Dear Comrades in Theo-Blogging,
If you have made your way to our modest corner of the internet this last week, you may have noticed that there were five days between the last two posts. That's a pretty big gap for a blog whose contributors used to call each other a few times a week to make sure that each day was covered. The thought of five silent days then would have been, well, unthinkable.
Those were the days. The days when I constantly felt that I had intellectual fodder for new posts. The days when the input from my six years of theological education was mostly untapped for the sake of public discourse. I always had something to say.
But it's been a few months since that time and I don't spend as much time reading theology as I did then. I am now married and working and simply do not have as much time to. Some of us at CiC have kids, some of us just don't have time, and most of us seem to occasionally be running short on ideas for new posts (we're getting "blogger's block"). Good thing we just added Ian, since he is not only a genius, but he reads a lot...
That brings us to an important question: we have seen our readership slowly climb to over 500 subscribers. By no means does that make us a big deal, but it is really fun for dorks like us. Plus, we are committed to CiC, and we like CiC. I won't speak for my posts, but I for one really appreciate most of what the other contributors to this blog have to say. It is usually some combination of edifying, thoughtful, and provocative. Still, sometimes we have nothing to say.
So when we find ourselves in that situation but we have this outlet to say something, what should we do?
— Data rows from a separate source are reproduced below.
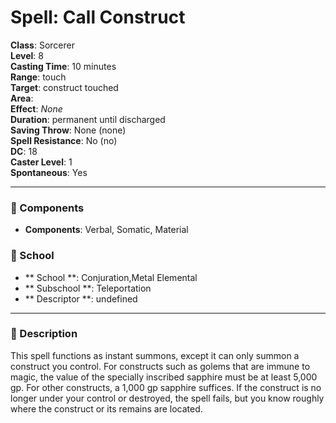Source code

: 
# Spell: Call Construct
**Class**: Sorcerer  
**Level**: 8  
**Casting Time**: 10 minutes  
**Range**: touch  
**Target**: construct touched  
**Area**:   
**Effect**: _None_  
**Duration**: permanent until discharged  
**Saving Throw**: None (none)  
**Spell Resistance**: No (no)  
**DC**: 18  
**Caster Level**: 1  
**Spontaneous**: Yes

---

### 🔮 Components
- **Components**: Verbal, Somatic, Material

### 🏫 School
- ** School **: Conjuration,Metal Elemental
- ** Subschool **: Teleportation
- ** Descriptor **: undefined
---

### 📜 Description
This spell functions as instant summons, except it can only summon a construct you control. For constructs such as golems that are immune to magic, the value of the specially inscribed sapphire must be at least 5,000 gp. For other constructs, a 1,000 gp sapphire suffices. If the construct is no longer under your control or destroyed, the spell fails, but you know roughly where the construct or its remains are located.
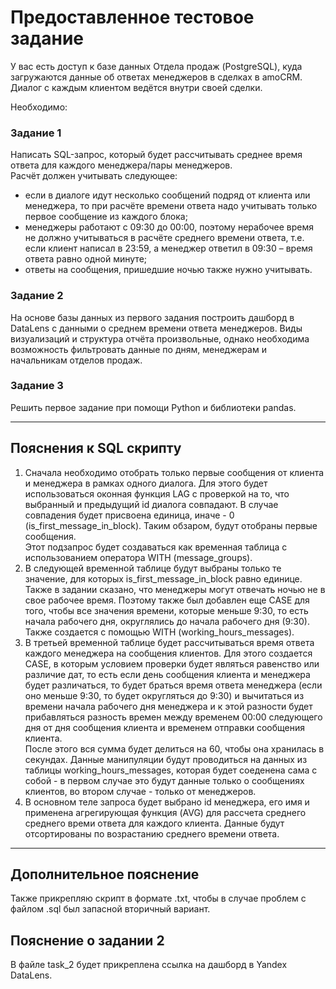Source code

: # Предоставленное тестовое задание

У вас есть доступ к базе данных Отдела продаж (PostgreSQL), куда загружаются данные об ответах менеджеров в сделках в 
amoCRM. Диалог с каждым клиентом ведётся внутри своей сделки. 

Необходимо: 

### Задание 1
Написать SQL-запрос, который будет рассчитывать среднее время ответа для каждого менеджера/пары менеджеров.  
Расчёт должен учитывать следующее:
<ul>
    <li>если в диалоге идут несколько сообщений подряд от клиента или менеджера, то при расчёте времени ответа надо 
учитывать только первое сообщение из каждого блока;</li>
    <li>менеджеры работают с 09:30 до 00:00, поэтому нерабочее время не должно учитываться в расчёте среднего времени 
ответа, т.е. если клиент написал в 23:59, а менеджер ответил в 09:30 – время ответа равно одной минуте;</li>
    <li>ответы на сообщения, пришедшие ночью также нужно учитывать.</li>
</ul>

### Задание 2
На основе базы данных из первого задания построить дашборд в DataLens с данными о среднем времени ответа менеджеров. 
Виды визуализаций и структура отчёта произвольные, однако необходима возможность фильтровать данные по дням, менеджерам 
и начальникам отделов продаж. 

### Задание 3
Решить первое задание при помощи Python и библиотеки pandas.

---------------
## Пояснения к SQL скрипту
1. Сначала необходимо отобрать только первые сообщения от клиента и менеджера в рамках одного диалога. Для этого будет 
использоваться оконная функция LAG с проверкой на то, что выбранный и предыдущий id диалога совпадают. В случае 
совпадения будет присвоена единица, иначе - 0 (is_first_message_in_block). Таким обзаром, будут отобраны первые 
сообщения.  
Этот подзапрос будет создаваться как временная таблица с использованием оператора WITH (message_groups).
2. В следующей временной таблице будут выбраны только те значение, для которых is_first_message_in_block равно единице. 
Также в задании сказано, что менеджеры могут отвечать ночью не в свое рабочее время. Поэтому также был добавлен еще CASE 
для того, чтобы все значения времени, которые меньше 9:30, то есть начала рабочего дня, округлялись до начала рабочего 
дня (9:30).  
Также создается с помощью WITH (working_hours_messages).
3. В третьей временной таблице будет рассчитываться время ответа каждого менеджера на сообщения клиентов. Для этого 
создается CASE, в которым условием проверки будет являться равенство или различие дат, то есть если день сообщения клиента 
и менеджера будет различаться, то будет браться время ответа менеджера (если оно меньше 9:30, то будет округляться до 
9:30) и вычитаться из времени начала рабочего дня менеджера и к этой разности будет прибавляться разность времен между 
временем 00:00 следующего дня от дня сообщения клиента и временем отправки сообщения клиента.  
После этого вся сумма будет делиться на 60, чтобы она хранилась в секундах. Данные манипуляции будут проводиться на данных 
из таблицы working_hours_messages, которая будет соеденена сама с собой - в первом случае это будут данные только о сообщениях 
клиентов, во втором случае - только от менеджеров.
4. В основном теле запроса будет выбрано id менеджера, его имя и применена агрегирующая функция (AVG) для рассчета среднего 
среднего времи ответа для каждого клиента. Данные будут отсортированы по возрастанию среднего времени ответа.
---
## Дополнительное пояснение
Также прикрепляю скрипт в формате .txt, чтобы в случае проблем с файлом .sql был запасной вторичный вариант.

## Пояснение о задании 2
В файле task_2 будет прикреплена ссылка на дашборд в Yandex DataLens.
We shouldn't write just to fill a day. We shouldn't link to another post we don't really think is that good, just to fill a day. We shouldn't quote a book we are reading if we don't think it's actually that helpful, just to fill a day. We should write nothing, because we have nothing worthwhile to say.
Here is the thing about blogging - the thing, I should add, that many non-bloggers in particular don't like about it: it can be so self-serving. "Wow," I might think (rather, I have too often thought), "500 readers. That's really something. 500 people want to know what I think about the world and about theology and Christianity. I'm like a mini celebrity. Maybe if they had one of those reality shows for B-list celebrities, but for D-list bloggers, I could be on it!"
We bloggers can far too easily fall to the temptation of self-importance. It's easy, and I doubt I'm the only one who has felt it. We write more in the hopse of getting a link from Challies or JT (or whatever blogger you like most) and adding readership than to actually edify. "Maybe one day," we think, "we'll get 100 comments on ever post like Pyromaniacs does."
And when we do that, we are sinning.
When we write to gain publicity rather than to edify, we are being prideful. And if you have read the Bible much, you know how God feels about pride. It is a big deal when you write for pride's sake. It is a big deal, because sin is a big deal. Sin is a big deal, because God hates sin. Whatever readers you might add by continuing to post are not worth engaging in something that God hates.
So fellow theo-bloggers, write to edify, and only to edify. If you have nothing to say, risk losing the readers and not getting linked rather than fill space. This isn't your job. You don't have a deadline to meet. You don't have a boss to please.
Scratch that. You do have a Boss to please. And He is pleased most when you write for His glory, not for yours.